Dios supo integrar en su plan de salvación incluso aquellas consecuencias que surgieron de la caída en el pecado. La historia humana abarca tantos errores, tantos pecados graves, tantas caídas; pero, por otra parte, también la buena voluntad, la obediencia frente a Dios y el desarrollo positivo de los dones que Él ha dado a los hombres. ¡Dios quiere conducir esta historia a un buen término!

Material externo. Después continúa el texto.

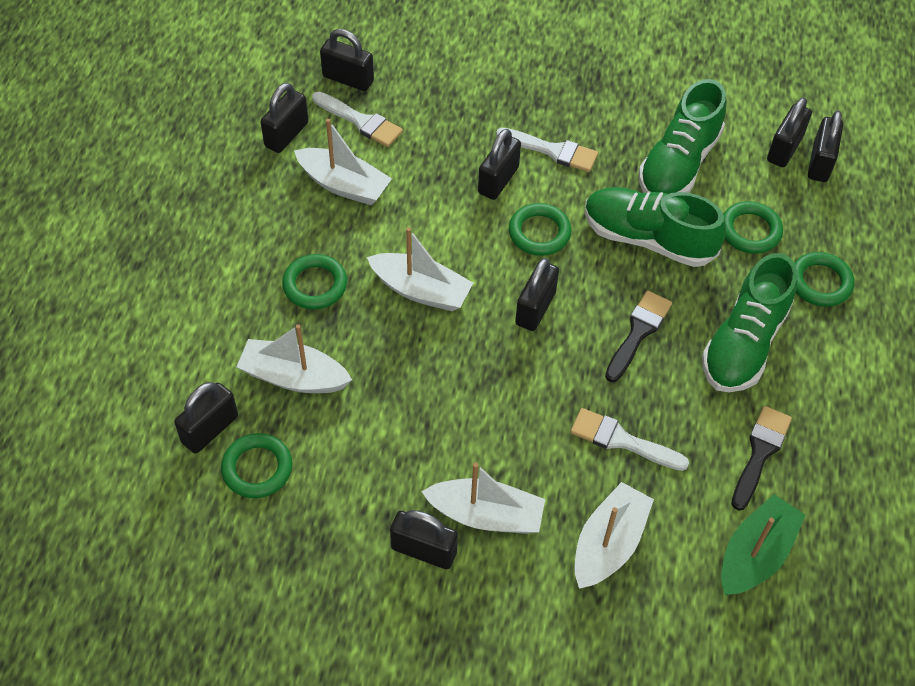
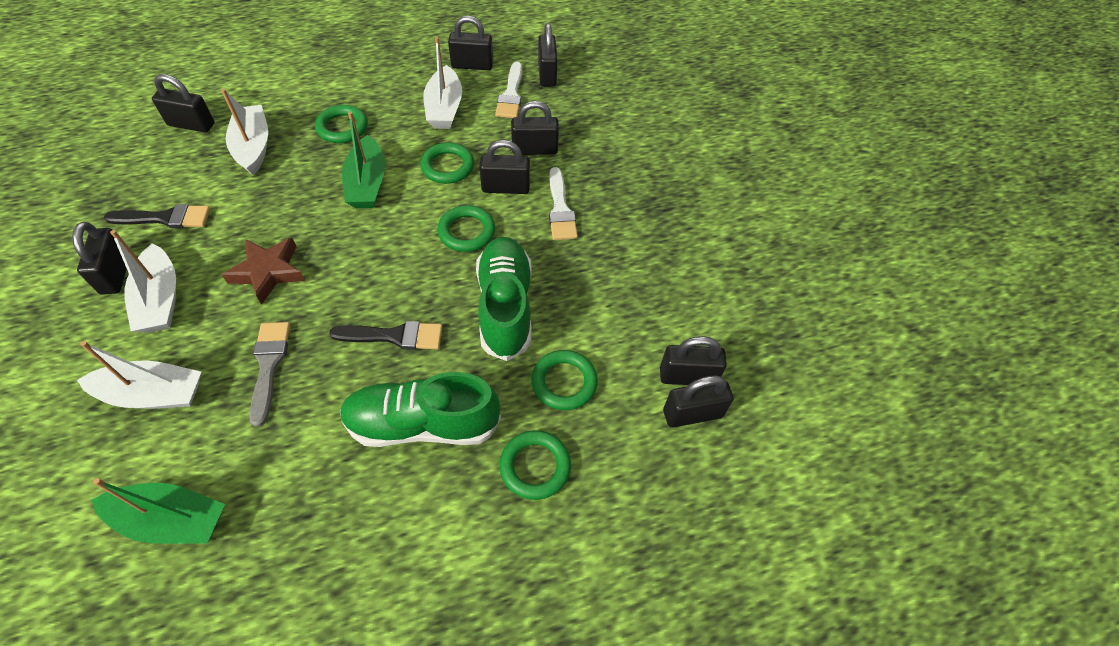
camera: 60 degrees right, 0 degrees up
green ring [221,433,292,498] -> green ring moved to [420,142,474,184]
white boat [367,227,473,311] -> green boat [342,112,385,208]
black padlock [515,258,559,331] -> black padlock moved to [511,101,559,155]
white brush [570,408,689,471] -> grey brush [249,322,290,427]
green shoe [639,79,727,194] -> none
black brush [732,406,792,511] -> black brush moved to [104,204,210,228]
none -> brown star [222,238,305,305]

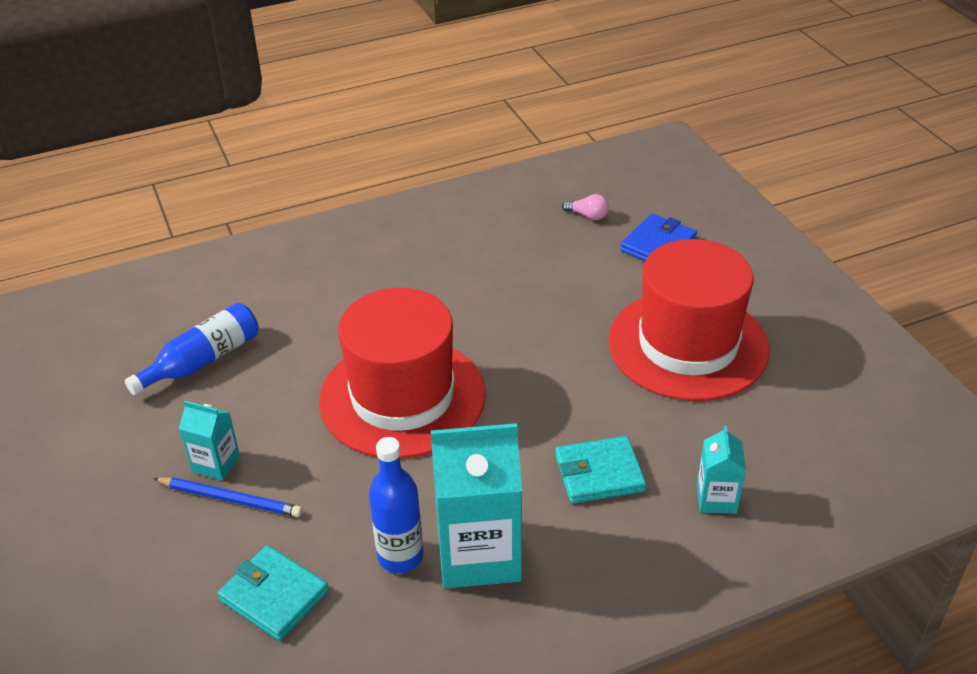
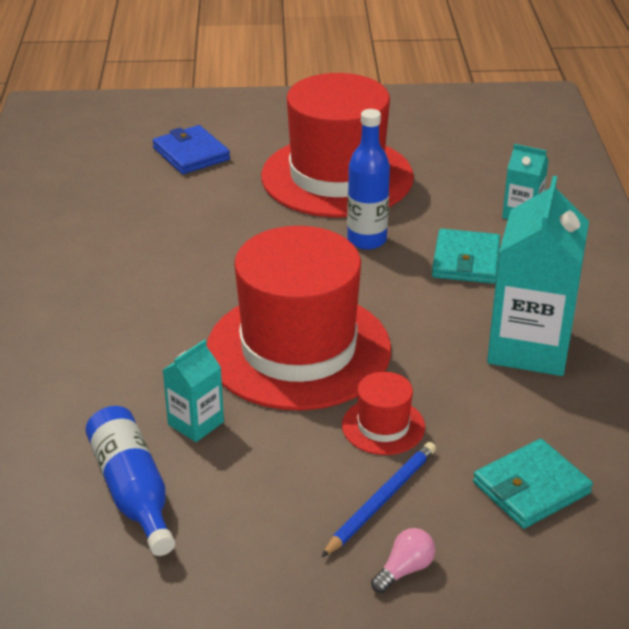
camera: 70 degrees left, 5 degrees down
turquoise carton [179,401,240,481] -> turquoise carton moved to [163,340,224,442]
blue bottle [369,437,423,573] -> blue bottle moved to [347,109,390,250]
pink light bulb [562,194,609,220] -> pink light bulb moved to [371,528,435,593]
none -> red hat [342,372,425,455]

Por tanto, la historia humana no es un simple ciclo natural que automáticamente termina bien. Antes bien, es una lucha entre aquellos que quieren obedecer y servir a Dios, contribuyendo a la edificación de su Reino en este mundo; y aquellos otros que, ya sea por ignorancia o por ceguera, están en peligro de convertirse en colaboradores de los planes del Diablo. Luego están también aquellas otras personas que se han vuelto malas a causa de un enceguecimiento voluntario.
Aquel ángel tan maravillosamente creado, a quien llamamos Lucifer, abusó de su libertad, y ahora, en su locura, quiere destruir las obras de Dios. Trabaja incansablemente para poner de su lado a los hombres y erigir una dictadura del mal.
Todo esto lo incluye Dios en sus planes, y conducirá a todos los que le sirvan y obedezcan a la morada eterna que les tiene preparada.
Así, a pesar de estar entristecido por el hecho de que la gran mayoría de su Pueblo haya rechazado al Mesías, San Pablo puede elevar su alabanza a Dios, maravillándose de su gran sabiduría. Dios es capaz de integrar todo en su plan salvífico; sólo Él es omnisapiente. También nosotros podemos exclamar: Gracias a Dios es su sabiduría la que rige el mundo, y no aquellas fuerzas destructivas que consiguen aparentes victorias pero que en realidad ya han sido vencidas. ¡Pues Dios jamás abandonará a los suyos a la perdición!